Die Angst und die Nervosität der Israelis sind vollkommen verständlich und ich teile sie. Aber: Im Fall der iranischen Atombombe werden die besetzten Gebiete Israel weder helfen noch stärken. Sie sind für die iranische nukleare Bedrohung sicher keine Antwort. Und diese Nervosität, diese Unruhe und Rastlosigkeit sind nicht nur die Sache Israels: Sie sind eine Angelegenheit der ganzen Welt. Es geht auch nicht nur um den Iran. Ich vermute, dass in fünfzehn Jahren fast jedes Land Zugang zu Massenvernichtungswaffen haben wird können, biologische, nukleare oder chemische. Und alle, die diese Waffen haben wollen, werden sie haben. Wir leben in einer veränderten Welt. Diese Frage verlangt nach einer internationalen Aktion. Es ist ein Fehler zu glauben, dass das ein Problem Israels ist. Israel kann dieses Problem nicht lösen. Es ist ein Problem der Welt und der Menschheit im 21. Jahrhundert.

Eine der Schwierigkeiten ist ja, dass der Nahostkonflikt schon immer ein Kreuzungspunkt verschiedener Interessen war: Vierzig Jahre kreuzen sich hier die Interessen der USA und der Sowjetunion. Auch seit dem Ende der Sowjetunion vor sechzehn Jahren ist das nicht anders.

Das war der Nahe Osten immer: ein Kreuzungspunkt zwischen Ost und West, Nord und Süd, per definitionem. Und das wird so bleiben, wer immer die Supermächte der Zukunft sein werden. Damit müssen wir leben, deswegen werden wir nicht wegziehen. Wenn man auf einer verkehrsreichen Kreuzung lebt, muss man vorsichtig sein und seine Schritte kalkulieren. Man darf nicht den Weg der Supermächte teilen, wenn sie aufeinander krachen. Das ist unsere Nachbarschaft, und wir können sie nicht ändern. Es ist weder eine besonders angenehme noch gemütliche oder friedliche Nachbarschaft, sie war es nie. Aber es gibt eine Chance, dass der Nahe Osten selbst eine Art Weltmacht wird: eine föderative, geeinte, aufeinander bezogene Region. Das klingt wie ein Traum. Aber vergessen wir nicht, dass vor nicht einmal hundert Jahren die Einheit Europas wie ein unmöglicher Traum klang. Und vergessen wir nicht, dass es in Europa Konflikte gab, die länger dauerten und blutiger verliefen als der Nahostkonflikt. Was Blutvergießen und gewaltsame Konflikte anlangt, ist die europäische Liste weitaus länger und grausamer als die des Nahen Ostens. Und trotzdem geht Europa der Einigung entgegen. Dasselbe kann im Nahen Osten geschehen, und es wird nicht tausend Jahre brauchen, wie in Europa. Es kommt vielleicht früher. Wie bald, kann ich nicht sagen. Aber früher.

Das gesamte Gespräch können Sie in der Radioreihe „Im Gespräch“ in Ö1 am 20. Dezember um 21 Uhr hören.

ZUR PERSON: Amos Oz
Amos Oz wurde im Jerusalemer Stadtviertel Kerem Avraham, das hauptsächlich von osteuropäischen Einwanderern bewohnt war, geboren und wohnt heute in der israelischen Stadt Arad in der Negev-Wüste.
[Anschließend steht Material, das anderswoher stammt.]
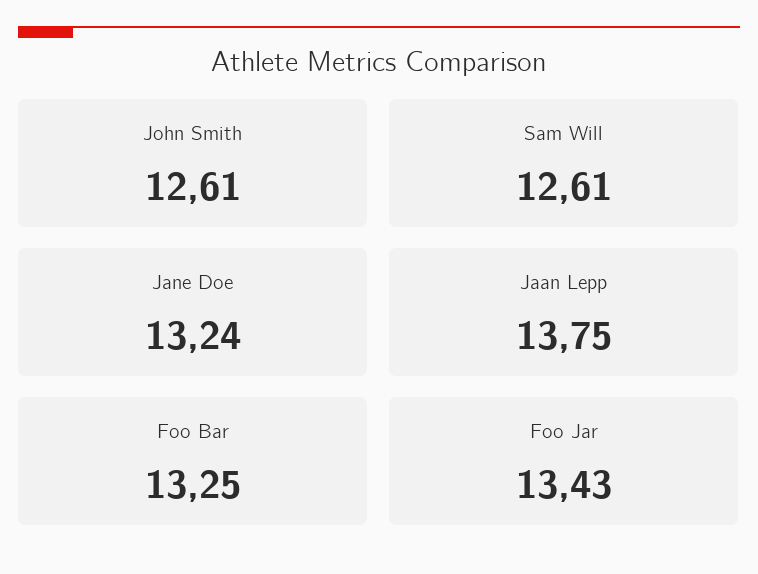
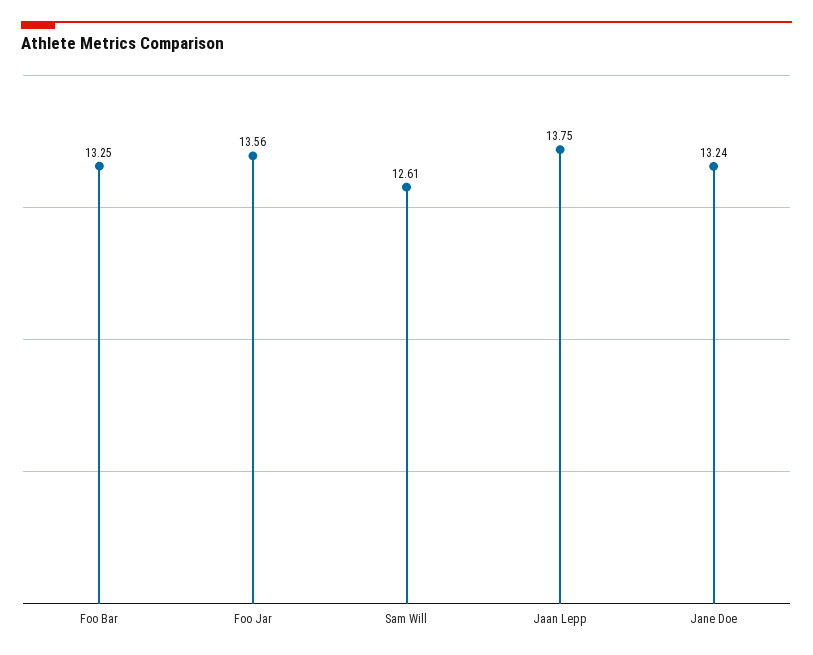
  {
-   "John Smith": 12.61,
    "Sam Will": 12.61,
    "Jane Doe": 13.24,
    "Jaan Lepp": 13.75,
    "Foo Bar": 13.25,
-   "Foo Jar": 13.43
+   "Foo Jar": 13.56
  }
Er ist der Großneffe des bedeutenden Gelehrten Joseph Gedalja Klausner, der aus Odessa stammte. Seine Großeltern flüchteten 1917 von Odessa nach Vilnius und wanderten 1933 von dort mit ihrem Sohn Jehuda Arie, Amos’ Vater, nach Palästina aus. 1954 trat Oz nach dem Freitod seiner Mutter dem Kibbuz Hulda bei und nahm seinen jetzigen Namen an (dt. etwa Kraft und Stärke). Während seines Studiums der Literatur und Philosophie an der Hebräischen Universität in Jerusalem von 1960 bis 1963 veröffentlichte Oz seine ersten Kurzgeschichten in der Literaturzeitung „Kesher“ (dt. Regenbogen). Seit 1967 ist er ein prominenter Befürworter der Zwei-Staaten-Lösung im Nahostkonflikt.
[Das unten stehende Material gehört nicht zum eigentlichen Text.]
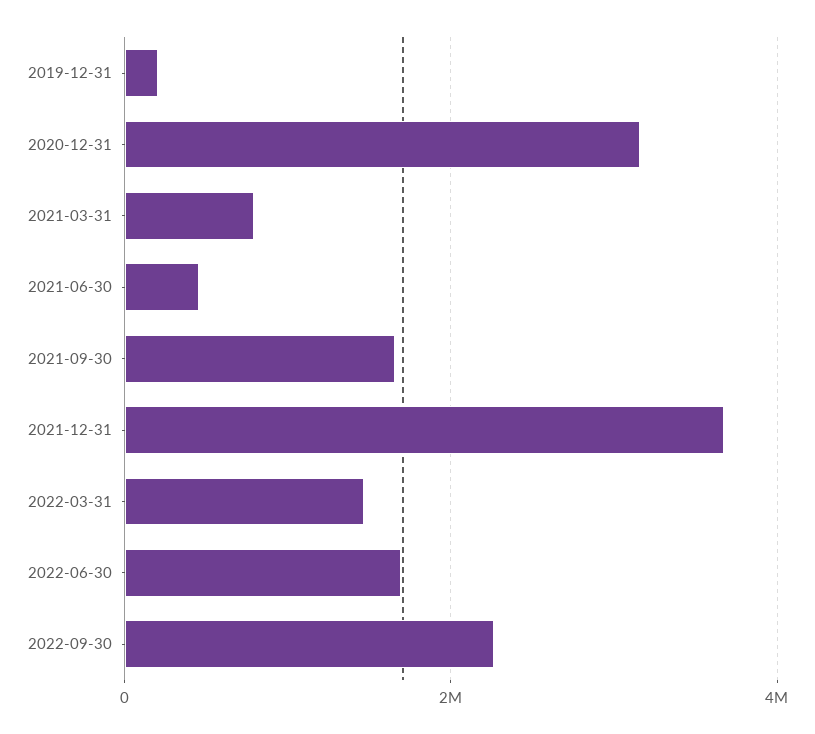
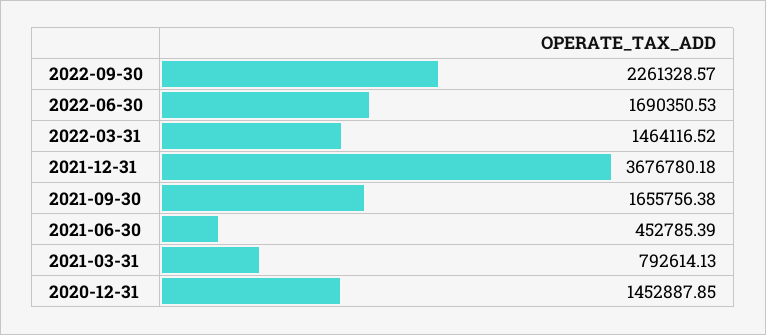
  {
-   "2019-12-31": 200000,
-   "2020-12-31": 3200000,
+   "2020-12-31": 1452887.85,
    "2021-03-31": 792614.13,
    "2021-06-30": 452785.39,
    "2021-09-30": 1655756.38,
    "2021-12-31": 3676780.18,
    "2022-03-31": 1464116.52,
    "2022-06-30": 1690350.53,
    "2022-09-30": 2261328.57
  }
Oz nahm am Sechstagekrieg und am Jom-Kippur-Krieg teil und gründete in den 1970er Jahren mit anderen die israelische Friedensbewegung Schalom Achschaw (Peace Now). Von 1987 bis 2005 war er ordentlicher Professor für hebräische Literatur an der Ben-Gurion-Universität des Negev in Beerscheba. 1993 erhielt er dort den berühmten Agnon-Lehrstuhl für moderne hebräische Literatur.